The origin of the filigree dates back to the third millennium BC in Mesopotamia. The oldest pieces date back to 2500 BC and were discovered in the, today, Iraq. Other pieces, discovered in Syria, date from approximately 2100 B.C.
It arrived in Europe via trade routes in the Mediterranean Sea, where it became relatively popular in the Greek and Roman civilizations. The oldest discoveries of filigree jewellery were made in modern Italy and are estimated to be from the 18th century. However, the filigree continued its journey and crossed borders to India and China. In the Far East, it was used mainly as a decorative element and not as jewellery.
But how does filigree differ from other jewellery arts?
In the way different fine threads draw patterns and are welded together in order to create a much larger piece. No other jewellery art uses a similar fusion technique to join gold threads. Today – as thousands of years ago – the different threads that make up each piece come together only by heat, without resorting to any other material or alloy.
The oldest filigree pieces discovered in the Iberian Peninsula date back to 2000 – 2500 BC, but their origin is unclear. Possibly, these pieces belonged to traders or navigators originating in the Middle East and were not manufactured here.
Only during the rule of the Romans, during the century. II BC, began to exist in the Peninsula.
But only thousands of years later, in the century. VIII, we were able to ensure with certainty that the filigree was being developed and produced in Portugal. It was with the arrival of Arab peoples that new patterns emerged and that, little by little, the filigree of the Peninsula began to differentiate itself from the filigree of other parts of the world.
The Portuguese filigree mostly represents nature, religion and love:
– the sea is represented with fish, shells, waves and boats;
– nature is the inspiration of flowers, clovers and wreaths;
Other iconic symbols of Portuguese filigree:
– The heart of Viana: a symbol of dedication to the Sacred Heart of Jesus. Queen Maria I was the one who, thankful for the “blessing” of having been given a male son, ordered a heart to be executed in gold.
Over time, the heart started to be related to “profane love”, a symbol of the connection between two human beings. It became so popular that the cornucopias and the lines of Coração de Viana began to be reproduced on handkerchiefs and embroidered on all types of fabrics. Eventually, this brought the recognition and popularity of Coração de Viana to the present day.
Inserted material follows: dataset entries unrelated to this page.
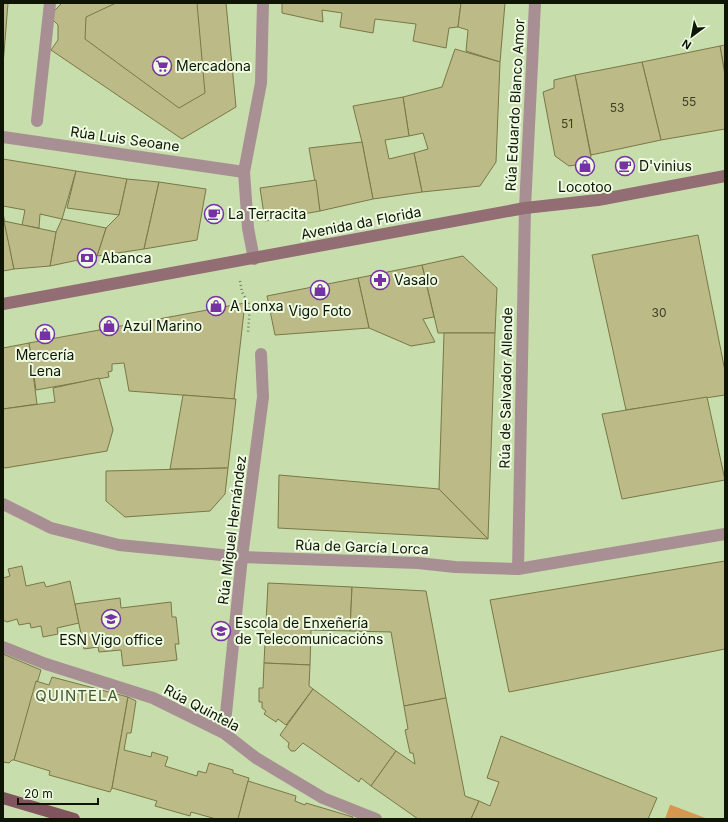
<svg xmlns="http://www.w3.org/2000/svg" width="728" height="822" font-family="Inter,sans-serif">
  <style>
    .green { fill: #d8974e }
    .building { fill: #bcbb87; stroke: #797846 }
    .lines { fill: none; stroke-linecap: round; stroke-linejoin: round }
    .path { stroke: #738360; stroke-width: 2.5; stroke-dasharray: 1 3; stroke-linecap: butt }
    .pedestrian { stroke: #a88f93; stroke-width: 12 }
    .minor { stroke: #a88f93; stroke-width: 12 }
    .secondary { stroke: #926d73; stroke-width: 12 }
    .primary { stroke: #81555d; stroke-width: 12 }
    .labels { text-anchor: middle; stroke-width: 4; stroke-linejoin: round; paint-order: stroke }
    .number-label { font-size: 12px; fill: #3a3e25 }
    .poi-label { font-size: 14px; fill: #0e1504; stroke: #eefae1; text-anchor: start }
    .street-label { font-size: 14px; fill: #0e1504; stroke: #eefae1 }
    .neighbourhood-label { font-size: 15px; letter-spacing: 1px; fill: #46572c; stroke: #eefae1 }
  </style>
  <rect width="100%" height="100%" fill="#c7ddac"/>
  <!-- green -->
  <polygon class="green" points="670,805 671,805 708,819 665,819"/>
  <!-- building -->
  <g class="building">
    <polygon points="3,3 8,3 3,65"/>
    <polygon points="62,3 226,3 236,107 182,139 51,50 58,40 58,25 49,16"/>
    <polygon points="116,3 197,3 205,93 179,108 85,39 86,17"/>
    <polygon points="282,3 461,3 458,27 449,28 446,48 413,41 416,24 375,19 373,33 340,27 342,13 322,10 323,22 282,13"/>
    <polygon points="461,3 505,3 500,62 466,51 468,30 458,27"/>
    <polygon points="725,45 725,75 720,46"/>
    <polygon points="720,46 725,75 725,129 661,140 642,62"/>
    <polygon points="455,49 500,62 496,162 480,186 422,192 414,153 428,149 423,133 409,136 403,97 442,87"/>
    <polygon points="642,62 661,140 591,155 575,75"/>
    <polygon points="575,75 591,157 587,163 569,166 555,156 543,92 554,88 554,80"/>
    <polygon points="403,97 409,136 385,140 389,159 414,153 422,192 373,199 362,142 353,106"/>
    <polygon points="362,142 373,199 320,211 309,148"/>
    <polygon points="3,159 76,171 62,219 40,214 39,228 22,225 25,210 3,206"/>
    <polygon points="76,171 127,179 119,215 67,208"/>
    <polygon points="127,179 159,182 144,249 97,256 106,228 119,215"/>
    <polygon points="316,180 320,211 265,221 260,188"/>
    <polygon points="159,182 206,189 197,240 144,249"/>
    <polygon points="3,213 14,269 3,271"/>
    <polygon points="62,219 106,228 97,256 50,266 56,232"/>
    <polygon points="4,221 56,232 50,266 14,269"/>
    <polygon points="698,235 725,371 725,395 626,410 592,255"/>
    <polygon points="463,256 497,288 495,333 438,333 422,265"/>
    <polygon points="422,265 434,317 423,319 435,342 411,346 369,328 358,278"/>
    <polygon points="358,278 369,328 275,335 267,296"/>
    <polygon points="245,303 234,399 129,391 124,363 112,364 112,371 108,372 109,377 36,390 29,343"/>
    <polygon points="444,333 495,333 488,539 439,489"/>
    <polygon points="29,343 37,404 3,409 3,348"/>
    <polygon points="99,378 113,430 107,451 5,468 3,467 3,409 55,402 53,388"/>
    <polygon points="183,395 236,399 228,468 170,469"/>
    <polygon points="707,397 725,480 622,499 602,414"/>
    <polygon points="228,468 225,494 210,511 125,517 106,501 106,471"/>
    <polygon points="279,475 439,489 488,539 278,528"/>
    <polygon points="725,561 725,649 509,692 490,600"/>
    <polygon points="22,566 26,586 44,582 46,587 70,581 79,623 57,628 58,634 43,637 41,626 31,628 30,623 19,625 17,619 7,622 3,620 3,578 10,576 8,569"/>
    <polygon points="268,583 352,587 350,631 311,630 310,665 264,663"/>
    <polygon points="352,587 426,591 446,698 404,706 391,632 350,631"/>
    <polygon points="120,598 121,608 171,602 172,617 176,617 179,644 175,644 177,660 123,666 121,650 99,652 98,647 84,649 75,604"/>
    <polygon points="3,654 41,670 14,760 12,760 9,763 3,762"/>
    <polygon points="264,663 310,665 309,686 313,689 286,725 278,719 276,722 264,714 266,711 262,708 262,702 259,702 259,688 263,688"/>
    <polygon points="52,677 128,697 112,788 110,792 49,775 50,771 14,760 36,681 49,685"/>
    <polygon points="313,689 396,751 371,786 361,778 359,782 303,743 295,751 291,751 288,747 289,743 280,735"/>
    <polygon points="128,697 136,701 131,733 127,733 124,750 151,757 152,752 168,757 165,766 197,776 198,771 206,773 209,763 233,770 233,773 249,778 238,819 216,819 191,812 190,816 155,806 157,801 112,788"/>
    <polygon points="446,698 465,796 479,801 471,819 418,819 371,786 396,751 415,764 413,753 410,753 405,730 408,729 404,706"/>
    <polygon points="501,736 657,798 648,819 471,819 479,801 490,806 499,782 487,778"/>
    <polygon points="248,781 296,796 295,801 305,805 306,803 353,817 352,819 238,819"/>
  </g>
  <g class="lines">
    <!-- path -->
    <polyline class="path" points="240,281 242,292 250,306 248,332"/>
    <!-- pedestrian -->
    <polyline class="pedestrian" points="37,121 50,3"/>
    <!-- minor -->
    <g class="minor">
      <polyline points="3,137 244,172"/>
      <polyline points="254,259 248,228 244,172 261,83 263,3"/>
      <polyline points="3,504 51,528 119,545 242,557 418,563 455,567 518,569 725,534"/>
      <polyline points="518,569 525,208 535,3"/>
      <polyline points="3,647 46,664 153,698 224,733 256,758 323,798 376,819"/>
      <polyline points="224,733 242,557 263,397 261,354"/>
    </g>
    <!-- secondary -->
    <polyline class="secondary" points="3,304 525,208 598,200 725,176"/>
    <!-- primary -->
    <polyline class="primary" points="3,798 74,819"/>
  </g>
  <!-- icons -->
  <defs>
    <symbol id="supermarket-ring" viewBox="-11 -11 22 22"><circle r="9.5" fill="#eefae1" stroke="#7531a5" stroke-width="1.5"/><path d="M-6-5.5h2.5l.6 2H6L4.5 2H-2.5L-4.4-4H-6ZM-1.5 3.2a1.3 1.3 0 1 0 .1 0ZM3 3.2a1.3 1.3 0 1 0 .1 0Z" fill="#7531a5"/></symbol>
    <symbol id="shop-ring" viewBox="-11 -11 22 22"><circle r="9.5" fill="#eefae1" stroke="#7531a5" stroke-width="1.5"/><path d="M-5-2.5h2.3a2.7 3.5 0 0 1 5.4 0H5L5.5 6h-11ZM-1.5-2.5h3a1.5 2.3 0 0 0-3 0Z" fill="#7531a5"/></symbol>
    <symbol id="cafe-ring" viewBox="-11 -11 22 22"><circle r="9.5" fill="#eefae1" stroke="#7531a5" stroke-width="1.5"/><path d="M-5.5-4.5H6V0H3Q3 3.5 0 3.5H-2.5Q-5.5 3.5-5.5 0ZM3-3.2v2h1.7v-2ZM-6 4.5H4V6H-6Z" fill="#7531a5"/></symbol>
    <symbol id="bank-ring" viewBox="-11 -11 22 22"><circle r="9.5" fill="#eefae1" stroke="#7531a5" stroke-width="1.5"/><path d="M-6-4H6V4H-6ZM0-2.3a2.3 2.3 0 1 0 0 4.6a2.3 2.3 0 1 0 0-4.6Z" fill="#7531a5"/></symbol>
    <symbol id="pharmacy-ring" viewBox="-11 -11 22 22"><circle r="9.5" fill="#eefae1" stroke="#7531a5" stroke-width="1.5"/><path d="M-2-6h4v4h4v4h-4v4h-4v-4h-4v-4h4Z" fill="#7531a5"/></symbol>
    <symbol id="university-ring" viewBox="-11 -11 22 22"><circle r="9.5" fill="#eefae1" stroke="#7531a5" stroke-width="1.5"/><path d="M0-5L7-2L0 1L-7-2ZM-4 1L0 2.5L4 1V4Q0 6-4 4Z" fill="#7531a5"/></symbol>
  </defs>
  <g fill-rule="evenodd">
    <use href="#supermarket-ring" x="151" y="55" width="22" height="22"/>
    <use href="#shop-ring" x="574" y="155" width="22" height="22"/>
    <use href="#cafe-ring" x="614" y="155" width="22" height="22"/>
    <use href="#cafe-ring" x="203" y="203" width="22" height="22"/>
    <use href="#bank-ring" x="76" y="247" width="22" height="22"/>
    <use href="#pharmacy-ring" x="369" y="269" width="22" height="22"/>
    <use href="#shop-ring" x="309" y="279" width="22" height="22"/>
    <use href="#shop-ring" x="205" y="295" width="22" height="22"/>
    <use href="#shop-ring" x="98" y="315" width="22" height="22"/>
    <use href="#shop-ring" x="34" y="323" width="22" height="22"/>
    <use href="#university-ring" x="100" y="608" width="22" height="22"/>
    <use href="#university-ring" x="210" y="620" width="22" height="22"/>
  </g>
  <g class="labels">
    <!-- number labels -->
    <g class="number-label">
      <text x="689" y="106">55</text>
      <text x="617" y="112">53</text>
      <text x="567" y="128">51</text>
      <text x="659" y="317">30</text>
    </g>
    <!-- poi labels -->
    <g class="poi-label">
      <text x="176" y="71">Mercadona</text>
      <text x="639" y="171">D'vinius</text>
      <text x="585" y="192" text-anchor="middle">Locotoo</text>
      <text x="228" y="219">La Terracita</text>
      <text x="101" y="263">Abanca</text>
      <text x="394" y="285">Vasalo</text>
      <text x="230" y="311">A Lonxa</text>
      <text x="320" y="316" text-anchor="middle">Vigo Foto</text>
      <text x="123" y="331">Azul Marino</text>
      <text x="45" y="360" text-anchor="middle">Mercería<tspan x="45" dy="16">Lena</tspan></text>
      <text x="235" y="628">Escola de Enxeñería<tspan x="235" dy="16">de Telecomunicacións</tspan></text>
      <text x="111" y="645" text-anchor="middle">ESN Vigo office</text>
    </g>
    <!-- street labels -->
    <g class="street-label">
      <text transform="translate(515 105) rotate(-87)" y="5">Rúa Eduardo Blanco Amor</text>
      <text transform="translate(125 139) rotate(8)" y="5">Rúa Luis Seoane</text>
      <text transform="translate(361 223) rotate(-11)" y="5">Avenida da Florida</text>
      <text transform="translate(506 388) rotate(-89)" y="5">Rúa de Salvador Allende</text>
      <text transform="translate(232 530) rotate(-83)" y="5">Rúa Miguel Hernández</text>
      <text transform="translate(362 547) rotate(2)" y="5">Rúa de García Lorca</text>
      <text transform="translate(202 708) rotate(28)" y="5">Rúa Quintela</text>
    </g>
    <!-- neighbourhood labels -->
    <g class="neighbourhood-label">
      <text x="77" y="701">QUINTELA</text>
    </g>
  </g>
  <!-- border -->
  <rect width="728" height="822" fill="none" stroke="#0e1504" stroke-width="8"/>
  <!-- north arrow -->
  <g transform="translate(692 36) rotate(212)" stroke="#eefae1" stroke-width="3" paint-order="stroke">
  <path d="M0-3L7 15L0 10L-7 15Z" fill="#0e1504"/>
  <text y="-6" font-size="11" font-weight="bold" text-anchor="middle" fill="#0e1504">N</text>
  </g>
  <!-- scale -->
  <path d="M18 798v6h80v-6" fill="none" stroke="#0e1504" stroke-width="2"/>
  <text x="24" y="798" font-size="12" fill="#0e1504" stroke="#eefae1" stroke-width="3" paint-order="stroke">20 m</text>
</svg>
– Queen’s earrings: it is almost unanimous that queen earrings appeared in Portugal during the reign of Queen D. Maria I (1734 – 1816). The origin of the name, this, seems to go back to the reign of D. Maria II (1819 – 1853), who wore a pair of these earrings on a visit to Viana do Castelo in 1852. After this visit, they became popular as a symbol of wealth and status and won the name “queen earrings”.
– The arrecadas: they started being the earrings of the most humble population and that the most privileged classes started to imitate. At its origin were the Castrejas stonework, inspired by the quarter moon.
Today, filigree manufacturing in Portugal is mainly concentrated in the areas of Gondomar and Póvoa do Lanhoso. The proximity of the raw material – coming, for example, from the mountains of Pias and Banjas – made the region one of the most notable nuclei of the Portuguese jewellery. Even today, in 2018, Gondomar is responsible for 60% of the national jewellery production.
A curiosity: Portuguese gold is 19.2 carats (pure gold is 24).